▶ **What you need to do**
Copy the records from the very first line through the line that has "name author: (Sarg.) Kruschke", and change each "scientific name" to "species name". Leave everything else as it is.

▶ **Dataset records**
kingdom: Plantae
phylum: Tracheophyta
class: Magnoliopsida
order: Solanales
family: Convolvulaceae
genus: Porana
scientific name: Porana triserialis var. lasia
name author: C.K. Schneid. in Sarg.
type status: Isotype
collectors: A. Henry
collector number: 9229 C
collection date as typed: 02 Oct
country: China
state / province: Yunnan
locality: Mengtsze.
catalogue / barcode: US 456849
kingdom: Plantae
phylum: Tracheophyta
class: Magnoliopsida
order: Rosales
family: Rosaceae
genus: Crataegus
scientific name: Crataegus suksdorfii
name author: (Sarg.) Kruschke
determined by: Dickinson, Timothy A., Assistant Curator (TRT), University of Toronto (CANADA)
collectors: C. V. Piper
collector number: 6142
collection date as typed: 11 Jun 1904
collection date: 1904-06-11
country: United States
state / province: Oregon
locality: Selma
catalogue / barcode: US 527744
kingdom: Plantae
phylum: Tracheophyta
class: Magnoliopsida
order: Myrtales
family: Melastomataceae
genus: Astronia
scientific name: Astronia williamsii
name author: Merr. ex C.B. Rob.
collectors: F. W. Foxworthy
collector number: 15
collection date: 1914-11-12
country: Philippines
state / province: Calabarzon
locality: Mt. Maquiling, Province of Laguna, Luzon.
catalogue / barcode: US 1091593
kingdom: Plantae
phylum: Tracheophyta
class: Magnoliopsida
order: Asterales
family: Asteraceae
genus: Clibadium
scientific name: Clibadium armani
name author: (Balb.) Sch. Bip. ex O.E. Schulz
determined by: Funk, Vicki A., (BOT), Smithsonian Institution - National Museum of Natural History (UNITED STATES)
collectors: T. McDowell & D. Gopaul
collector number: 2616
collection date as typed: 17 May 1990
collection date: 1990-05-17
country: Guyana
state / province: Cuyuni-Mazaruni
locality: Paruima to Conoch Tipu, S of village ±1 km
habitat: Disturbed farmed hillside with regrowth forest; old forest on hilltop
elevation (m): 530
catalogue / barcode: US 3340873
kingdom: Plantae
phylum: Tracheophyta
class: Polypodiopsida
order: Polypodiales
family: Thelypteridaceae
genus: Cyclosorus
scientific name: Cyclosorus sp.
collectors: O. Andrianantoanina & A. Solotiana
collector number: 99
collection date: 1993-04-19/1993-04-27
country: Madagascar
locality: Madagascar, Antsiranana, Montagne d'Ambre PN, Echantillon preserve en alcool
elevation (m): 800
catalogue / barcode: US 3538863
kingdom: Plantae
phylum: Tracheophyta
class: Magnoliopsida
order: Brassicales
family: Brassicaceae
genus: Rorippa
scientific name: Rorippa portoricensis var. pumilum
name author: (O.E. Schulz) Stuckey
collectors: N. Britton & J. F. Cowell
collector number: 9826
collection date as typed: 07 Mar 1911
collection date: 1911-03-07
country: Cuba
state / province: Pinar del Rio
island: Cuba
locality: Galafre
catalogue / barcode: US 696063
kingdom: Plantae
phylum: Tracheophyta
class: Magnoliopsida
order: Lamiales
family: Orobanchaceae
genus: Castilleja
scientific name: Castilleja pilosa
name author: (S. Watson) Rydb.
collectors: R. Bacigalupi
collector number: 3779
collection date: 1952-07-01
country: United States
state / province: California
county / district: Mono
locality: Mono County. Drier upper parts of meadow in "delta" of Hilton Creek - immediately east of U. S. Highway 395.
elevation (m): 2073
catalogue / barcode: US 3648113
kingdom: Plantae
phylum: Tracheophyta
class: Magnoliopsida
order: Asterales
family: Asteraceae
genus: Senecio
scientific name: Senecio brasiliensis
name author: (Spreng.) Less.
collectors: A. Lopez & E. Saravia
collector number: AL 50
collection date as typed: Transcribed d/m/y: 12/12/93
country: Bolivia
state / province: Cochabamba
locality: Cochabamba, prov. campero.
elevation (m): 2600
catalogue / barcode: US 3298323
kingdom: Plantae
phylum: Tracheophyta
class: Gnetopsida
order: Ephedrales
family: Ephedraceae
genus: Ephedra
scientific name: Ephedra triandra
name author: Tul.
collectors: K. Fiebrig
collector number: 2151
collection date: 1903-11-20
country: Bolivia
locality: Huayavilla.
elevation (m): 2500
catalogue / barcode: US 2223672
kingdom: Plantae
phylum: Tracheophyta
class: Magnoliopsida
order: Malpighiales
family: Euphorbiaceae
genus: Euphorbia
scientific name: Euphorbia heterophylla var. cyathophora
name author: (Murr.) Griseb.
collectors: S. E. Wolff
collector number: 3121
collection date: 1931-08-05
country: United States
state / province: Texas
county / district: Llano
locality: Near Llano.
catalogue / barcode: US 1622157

▶ **Task solution**
kingdom: Plantae
phylum: Tracheophyta
class: Magnoliopsida
order: Solanales
family: Convolvulaceae
genus: Porana
species name: Porana triserialis var. lasia
name author: C.K. Schneid. in Sarg.
type status: Isotype
collectors: A. Henry
collector number: 9229 C
collection date as typed: 02 Oct
country: China
state / province: Yunnan
locality: Mengtsze.
catalogue / barcode: US 456849
kingdom: Plantae
phylum: Tracheophyta
class: Magnoliopsida
order: Rosales
family: Rosaceae
genus: Crataegus
species name: Crataegus suksdorfii
name author: (Sarg.) Kruschke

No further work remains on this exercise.